§ **ASSIGNED TASK**
Return only the lines of the data below from the line with "framed print: present" up to and including the line with "cup: none [730,419,783,487]", exactly as written, with the pictures omitted.

§ **DATA FOR THIS TASK**
+ + + + +
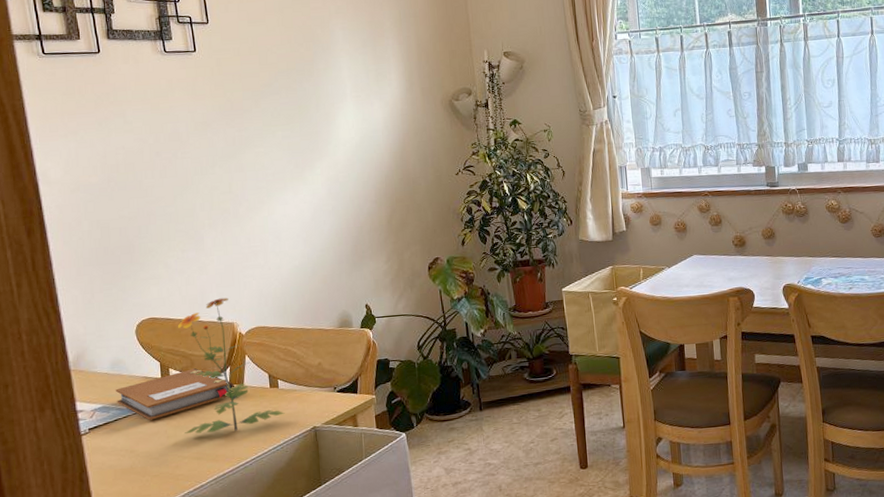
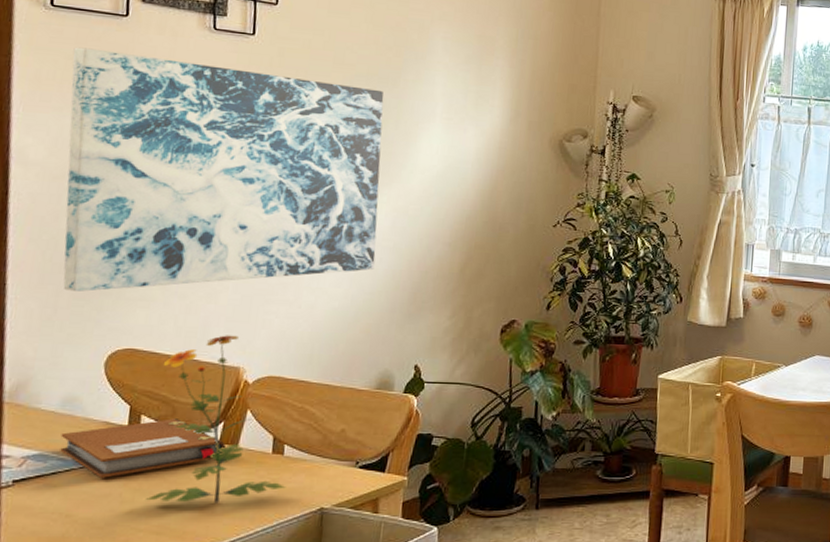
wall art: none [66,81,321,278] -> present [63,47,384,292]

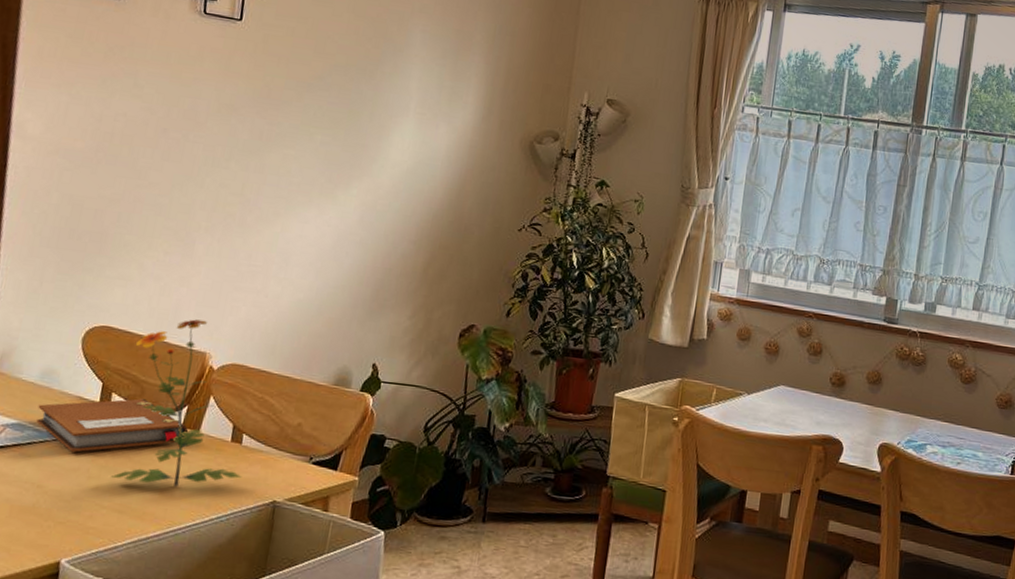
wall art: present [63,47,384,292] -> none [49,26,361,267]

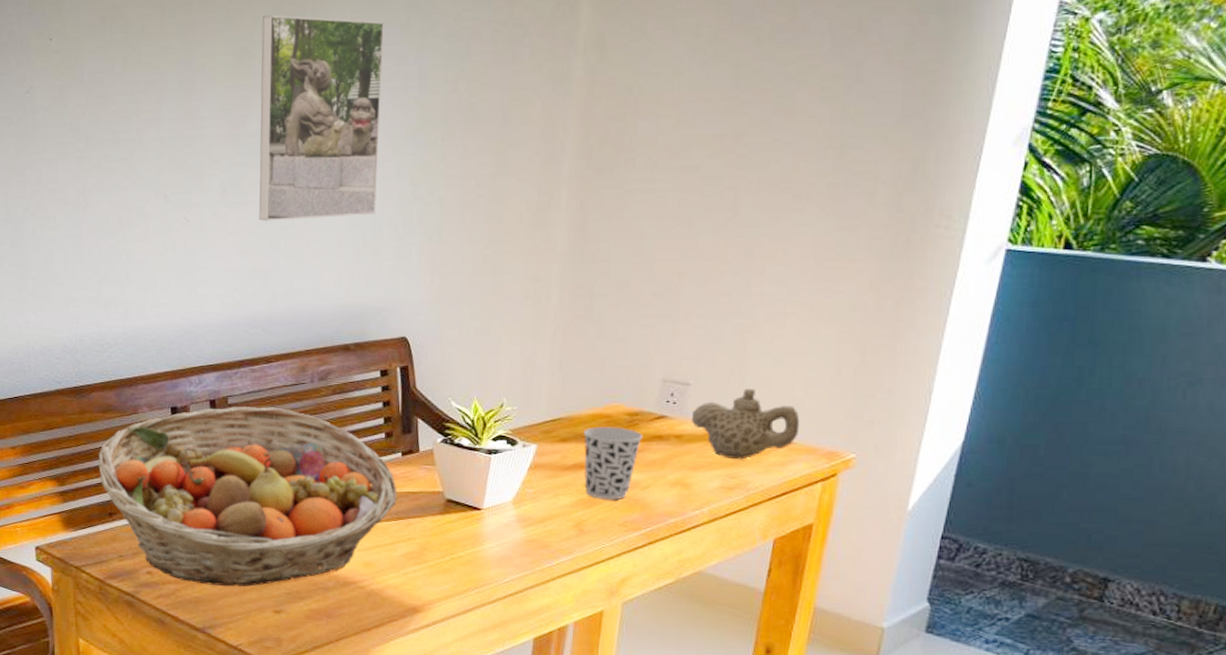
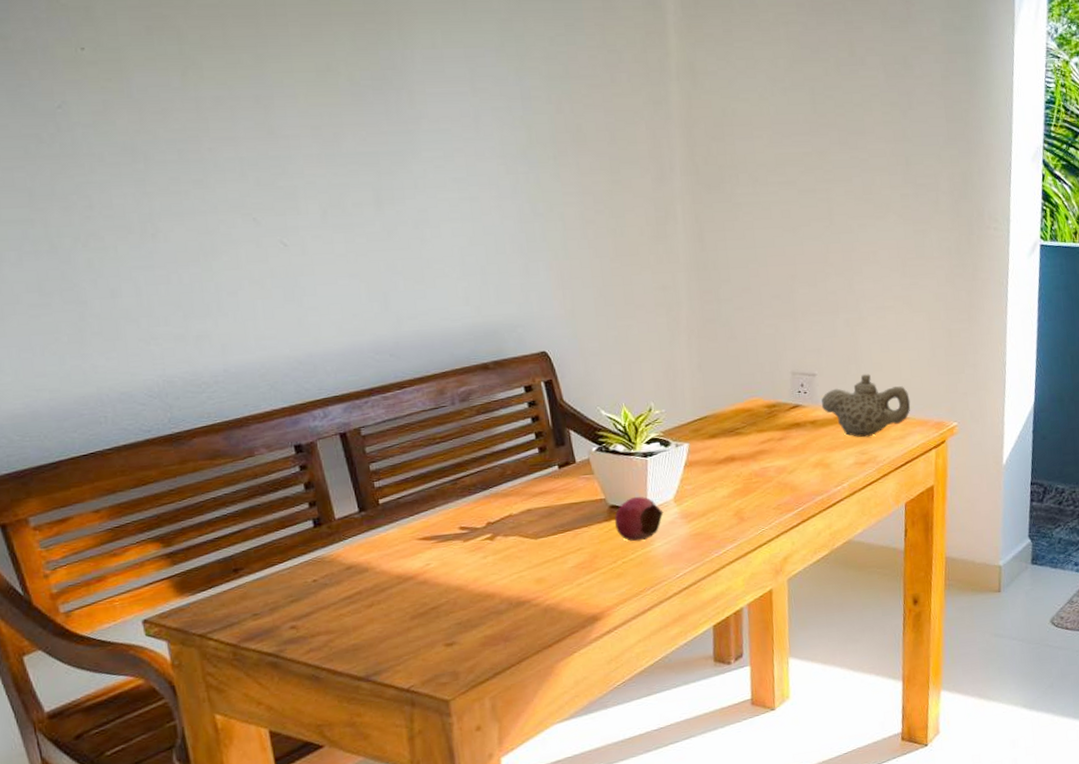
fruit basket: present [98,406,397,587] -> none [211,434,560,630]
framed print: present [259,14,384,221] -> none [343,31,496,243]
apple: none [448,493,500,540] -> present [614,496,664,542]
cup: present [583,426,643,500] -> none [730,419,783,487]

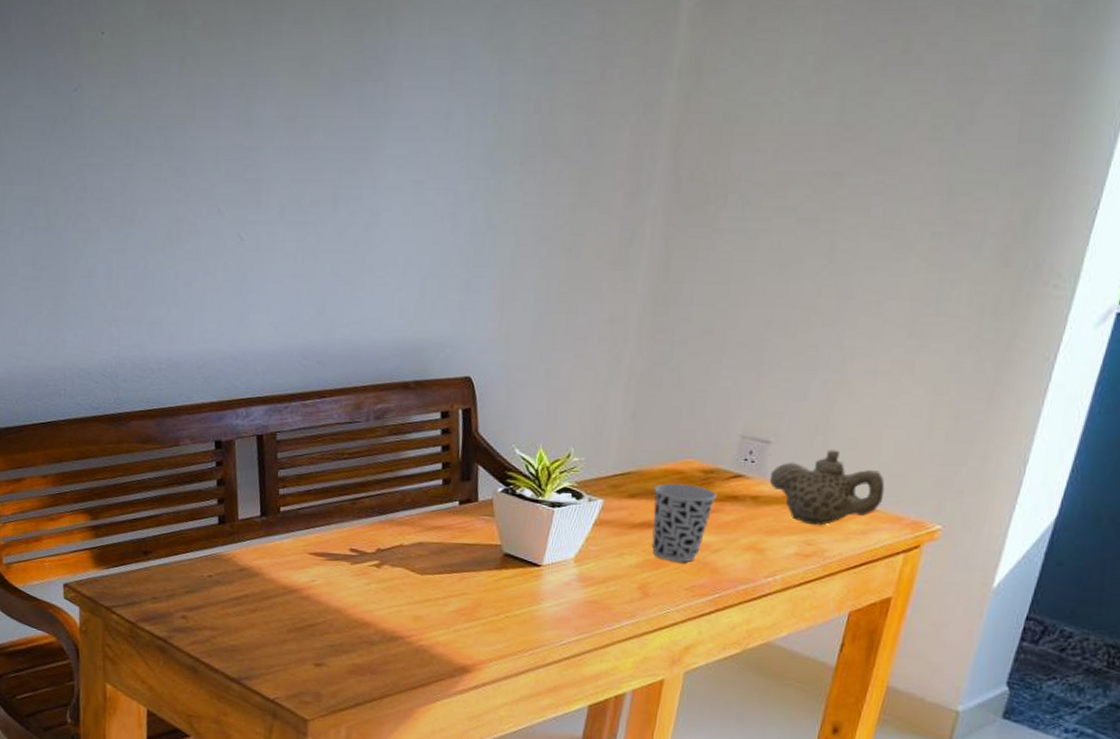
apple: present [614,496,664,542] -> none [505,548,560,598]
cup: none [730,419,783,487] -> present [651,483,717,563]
+ + + + +
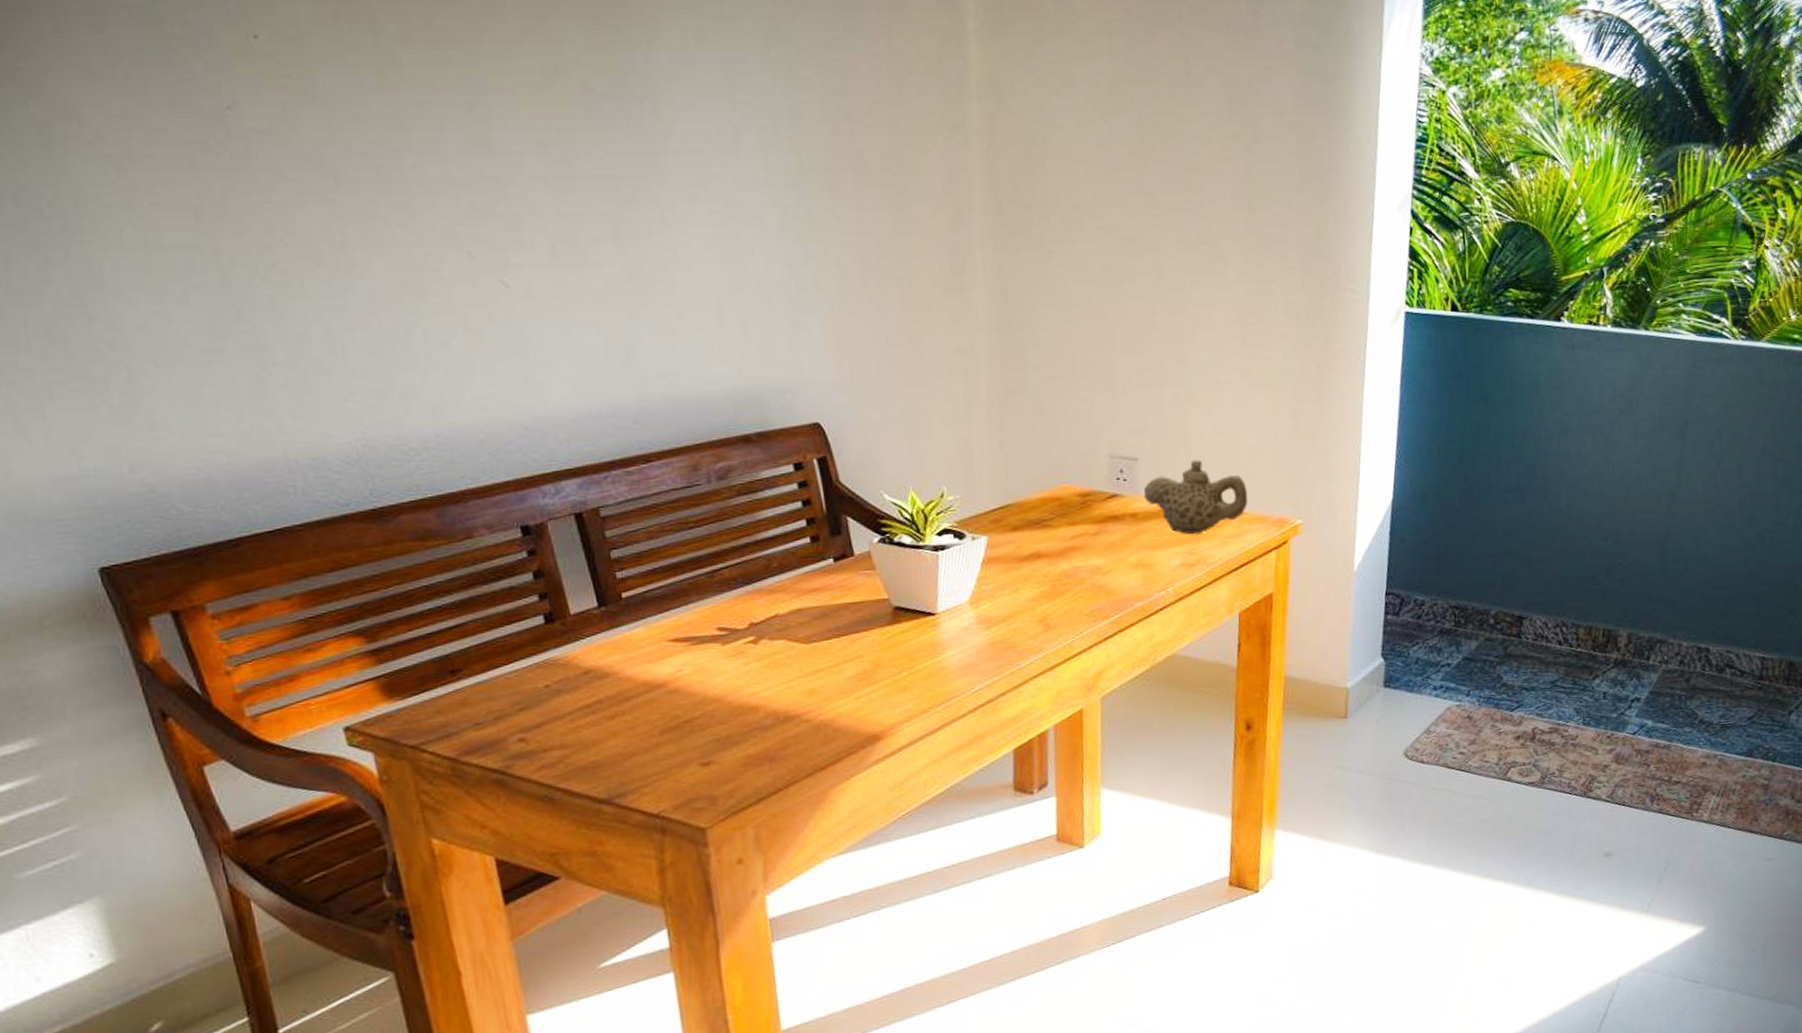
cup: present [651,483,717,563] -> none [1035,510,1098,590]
+ + + + +
§ **OUTPUT**
framed print: present [259,14,384,221] -> none [343,31,496,243]
apple: none [448,493,500,540] -> present [614,496,664,542]
cup: present [583,426,643,500] -> none [730,419,783,487]

apple: present [614,496,664,542] -> none [505,548,560,598]
cup: none [730,419,783,487] -> present [651,483,717,563]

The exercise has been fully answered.